Siena é um dos destinos toscanos mais procurados nos meses de Julho e Agosto. A razão principal é a disputa do Palio, uma corrida tradicional de cavalos em que todos se vestem à moda antiga. A corrida tem lugar na ovalada Piazza del Campo, a principal praça da cidade. Mas as movimentações dos grupos de apoio de cada bairro, os cânticos, os incitamentos, as cores são coisas de difícil descrição. A Piazza del Campo é um espaço harmonioso onde se destaca o elegante edifício municipal em tijolo vermelho. No meio da praça está outro belo monumento em mármore branco — a fonte Gaia, dedicada à deusa da Terra. O palácio municipal é visitável e tem várias salas com interessantes pinturas de diferentes épocas. Outro monumento a não perder em Siena é a catedral, um edifício enorme em mármore branco e preto com a fachada largamente decorada e com um interior igualmente atraente.

Não é só de história e monumentos que vive a Toscana. A sua paisagem é igualmente bela e harmoniosa: pequenas colinas encimadas pelas ruínas de um castelo ou uma aldeia antiga, vinhedos, olivais ou pequenos bosques.
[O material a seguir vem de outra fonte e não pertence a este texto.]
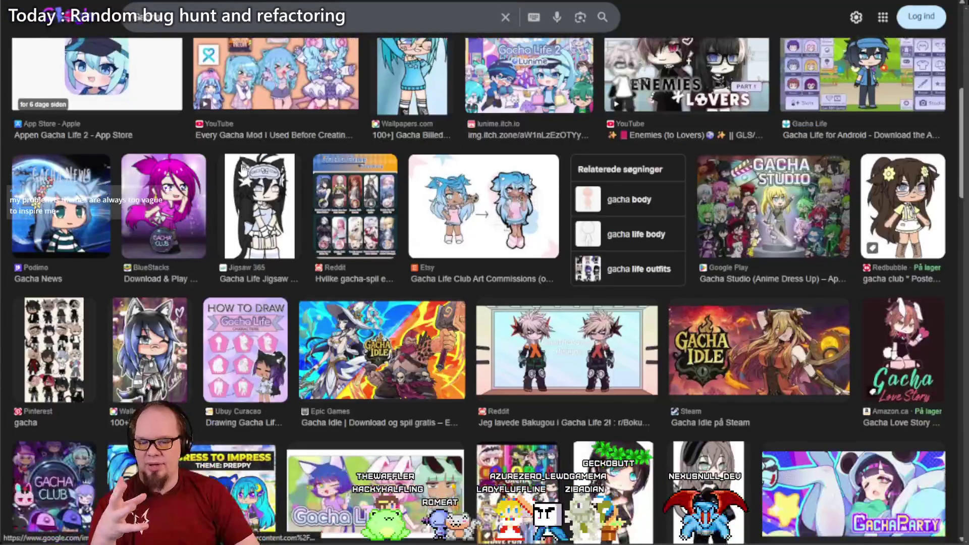
scroll(243, 166, "down", 7)
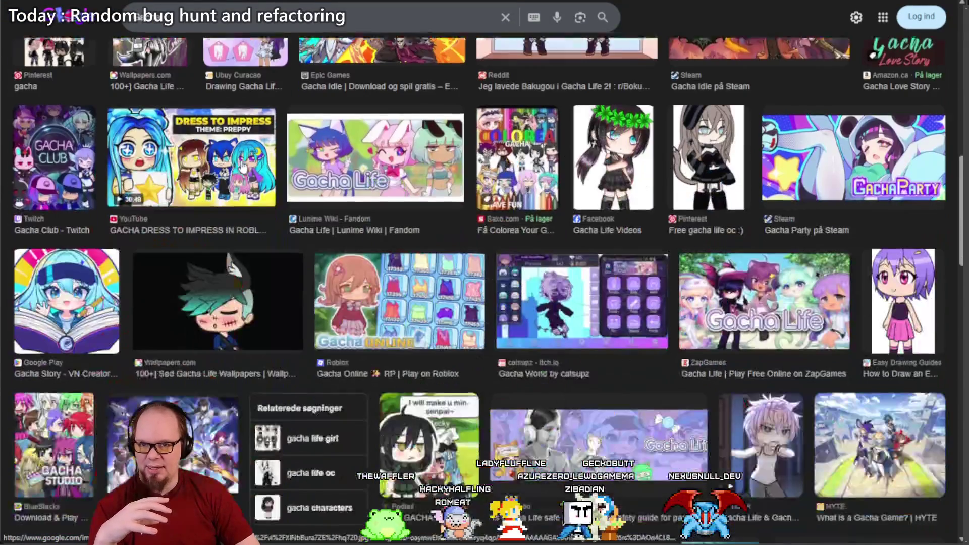
scroll(462, 192, "up", 13)
scroll(462, 192, "up", 2)
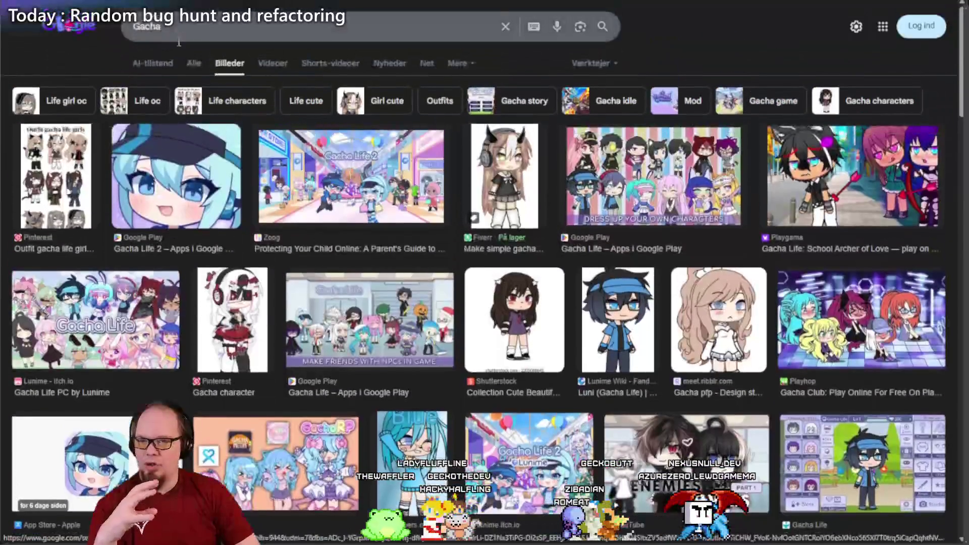
Step: Expand and read the Gacha AI overview in all results, then close the search tab
left_click(185, 65)
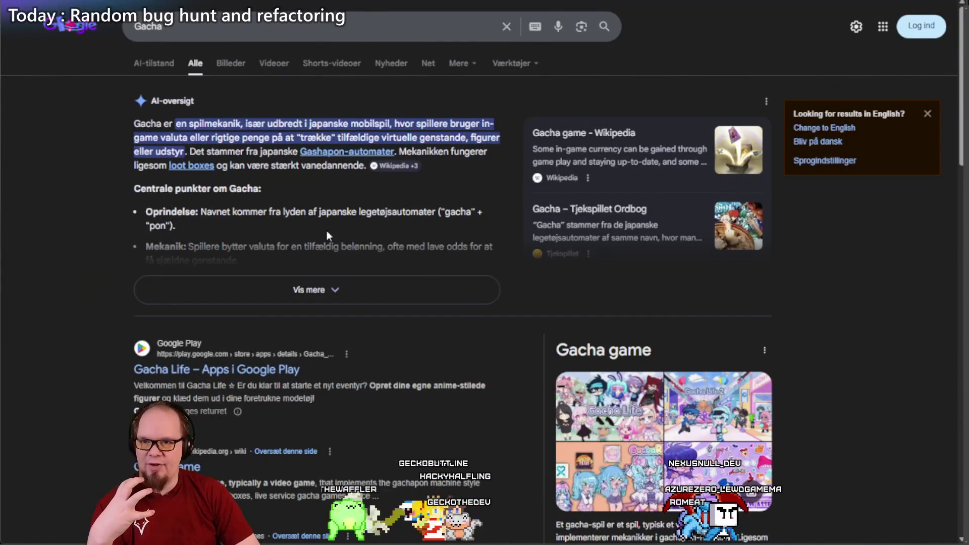
left_click(318, 291)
Aqui e além, fiadas de esguios ciprestes, a somar aos girassóis em plena floração nos meses de Verão.

Resta falar da gastronomia. Além das massas, dos cogumelos porcini e dos inevitáveis gelados, há boas carnes assadas ou grelhadas, como a famosa costeleta florentina. E como uma boa refeição pede um bom vinho, a Toscana é a base de um dos mais famosos vinhos italianos — o Chianti. Para rematar, nada como beber um cálice de Vin Santo, um vinho doce e licoroso produzido na região e que se deve beber acompanhado de fatias de biscoitos de amêndoa (cantucci) molhados no próprio vinho. Depois de bem comidos e bem bebidos não há nada que não pareça belo e magnífico.